Now that the BAPI can be accessed in a RESTful way and the data retrieved is in the JSON format, it’s easy to use the data in a Javascript framework like jQuery with Datatables:

The actual coding for making the CAF bean accessible to Jersey and expose the data is less than 10 lines of code. From CAF to Jersey to a running HTML application it does not even take 30 minutes.

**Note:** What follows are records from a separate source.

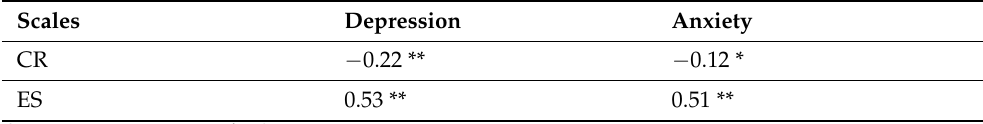
Table 3. Correlations between the Malay version of the ERQ-CA and the DASS-21 scales. Scales Depression Anxiety CR − 0.22 ** − 0.12 * ES 0.53 **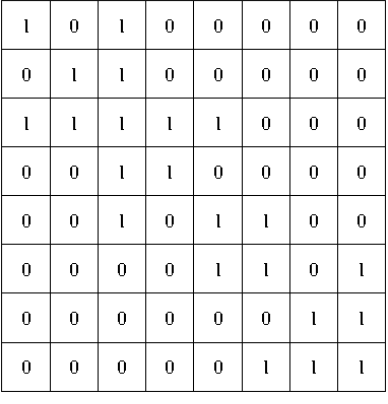
Figure 3. Adjacency matrix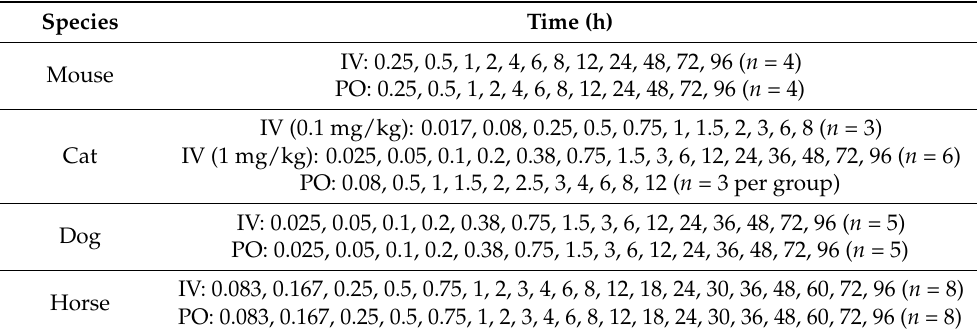
Table 5. Blood samples times post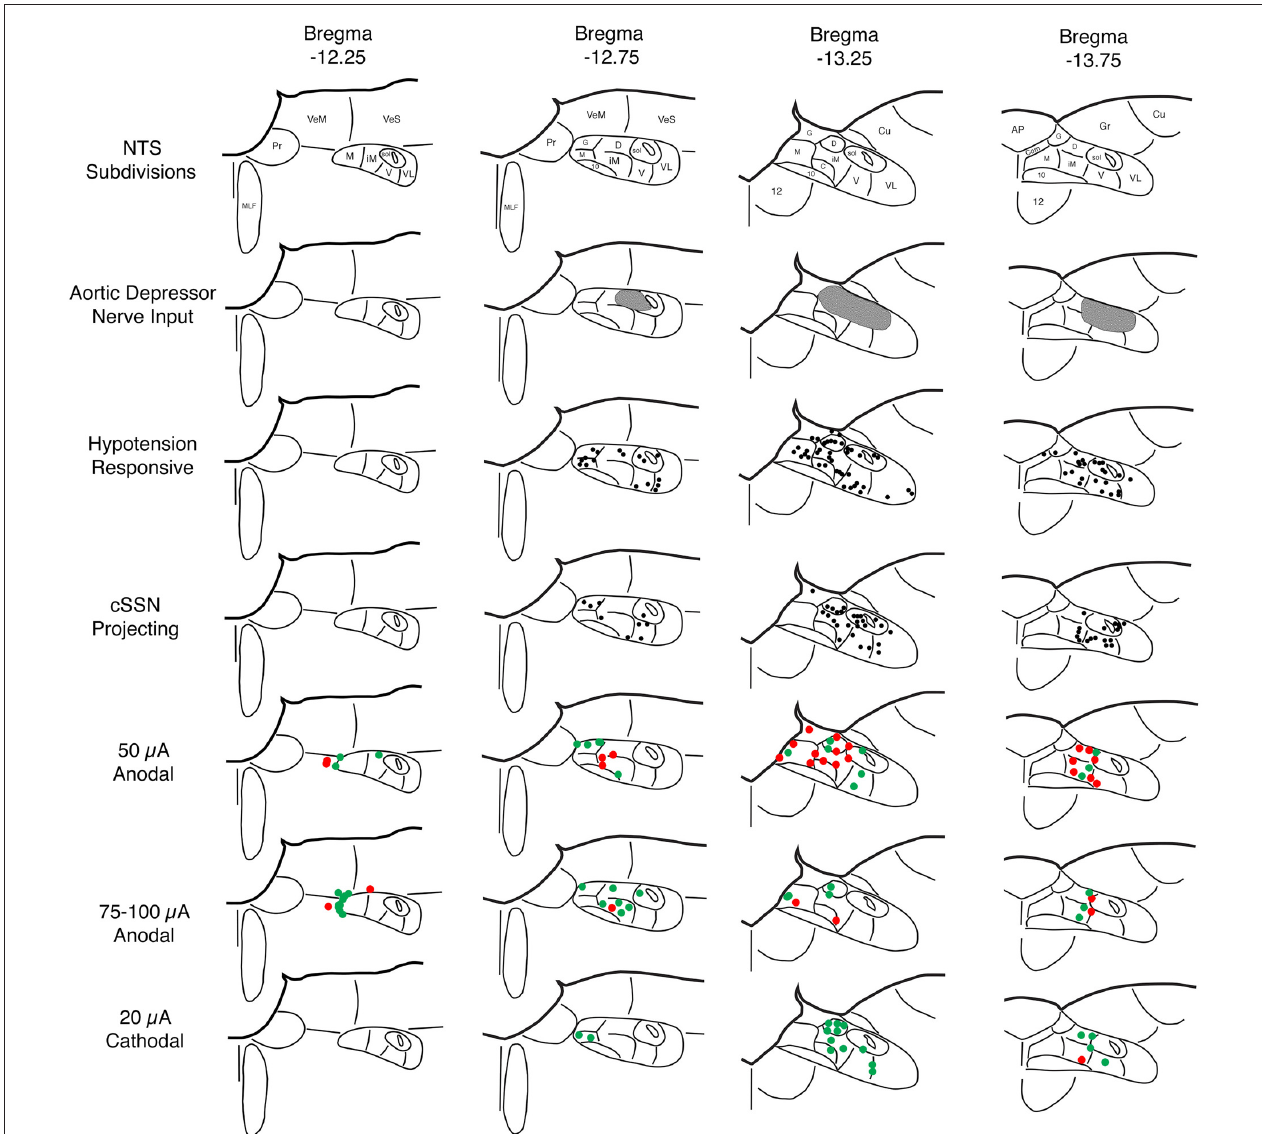
FIGURE 2 | Schematic illustration showing: (1) the NTS subdivisions (row 1); (2) the distribution of the aortic depressor nerve (ADN) input to superior salivatory nucleus (SSN) according to published studies by others (row 2; Ciriello, 1983; Housley et al., 1987; Altschuler et al., 1989); (3) the distribution of c-fos immunolabeling in NTS induced by hypotension as indicated in the present study and as consistent with prior reports by others (row 3; Rogers et al., 1993; Mayne et al., 1998); (4) the distribution of neurons in NTS that project to choroidal SSN (cSSN) as revealed from our prior studies involving intrachoroidal injection of pseudorabies virus (row 4; Li et al., 2015); (5) the distribution of sites within NTS yielding a significant choroidal blood flow (ChBF) increase (green) or no significant ChBF increase (red) in response to 50 µ A anodal current pulses (row 5); (6) the distribution of sites within NTS yielding a significant ChBF increase (green) or no significant ChBF increase (red) in response to 70–100 µ A anodal current pulses (row 6); and (7) the distribution of sites within NTS yielding a significant ChBF increase (green) or no significant ChBF increase (red) in response to 20 µ A cathodal current pulses (row 7). Note that hypotension responsive and cSSN neurons overlap one another, and both overlap but extend beyond the zone of ADN input. Thus, hypotension responsive and cSSN neurons either extend their dendrites into the ADN-receptive zone and/or receive input from AND-receptive neurons to account for the baroresponsiveness. The stimulation data indicate that ChBF increases can be driven by anodal stimulation in rostromedial NTS along the course of the axons traveling from NTS to cSSN and by cathodal stimulation within the region enriched in hypotension responsive and cSSN projecting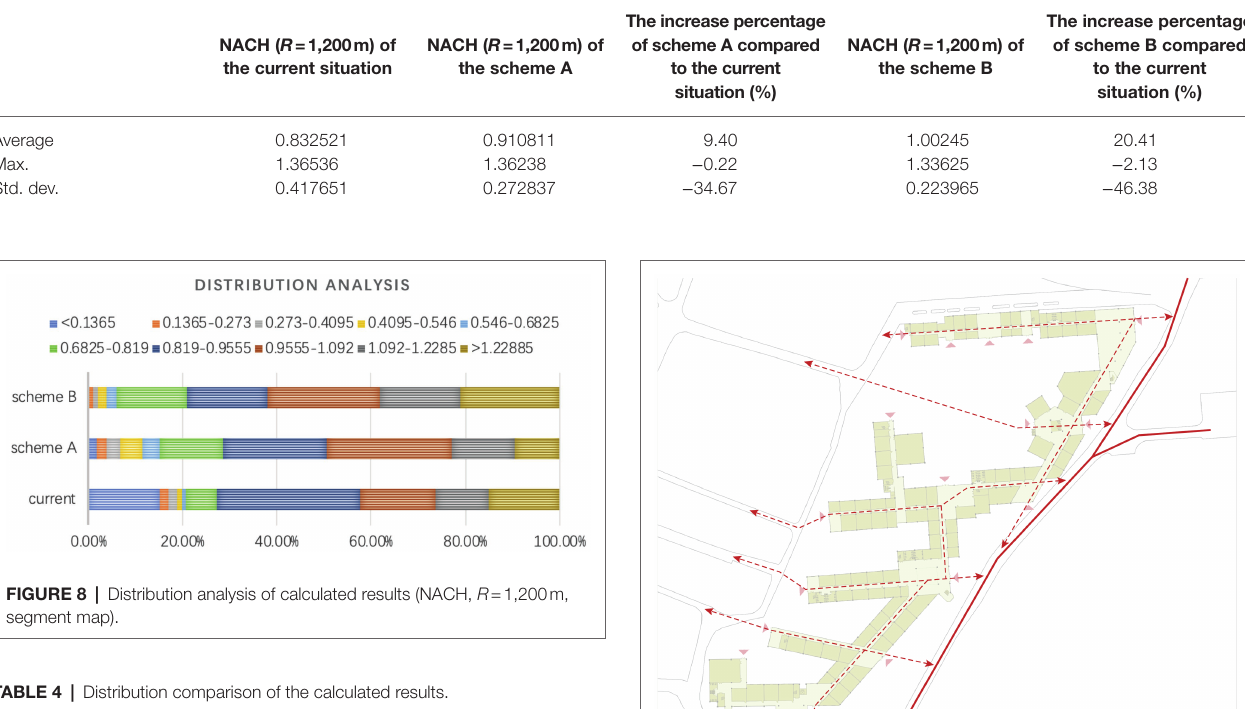
Percentage of segments amount of scheme B (%)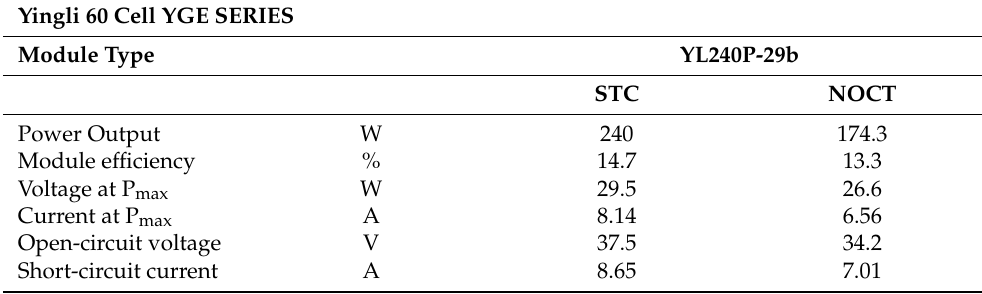
Table A1. Technical data of the PV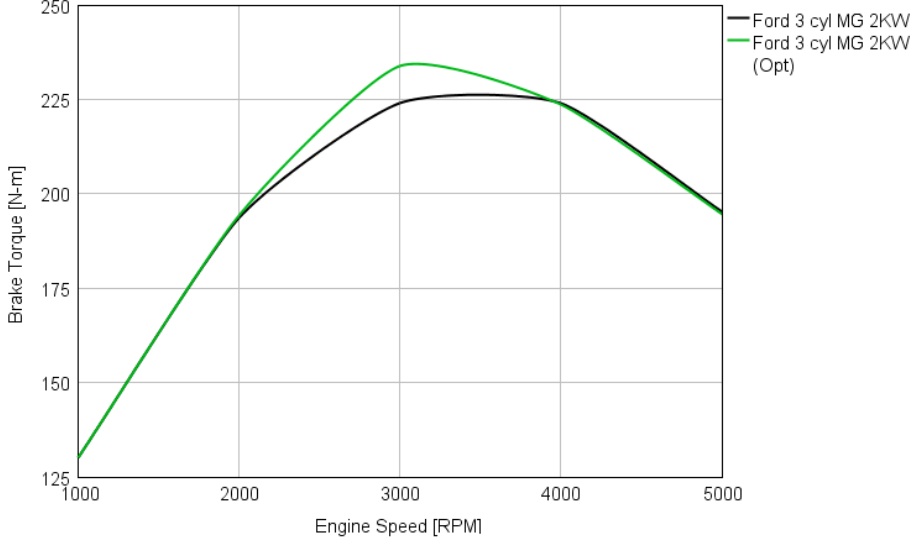
Figure 21. Brake Torque graphs for the initial (black) and optimized (green) EAT 2 kW models.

The framework I used for interacting with the ABAP system is CAF, a framework available for NetWeaver Java since a while (7.0): well documented enterprise ready and supported. If you want or need to expose your BAPI by REST and JSON or XML and you have a NetWeaver CE >= 7.2 (like Portal 7.3) available, you can start today. As your NW CE system is a separate one, upgrades won’t affect your backend system and as Jersey is also a separate application; changes to Jersey don’t affect your other CE server and applications. Of course you don’t need NW CE for using Jersey and CAF for interacting with BAPI. Every platform that Jersey supports and where you can use JCo from SAP to call a BAPI can be used like tomcat. It just means that some extra configuration and coding will be necessary. This also implies that your backend ABAP system can be used as long as a JCo connection to it is possible.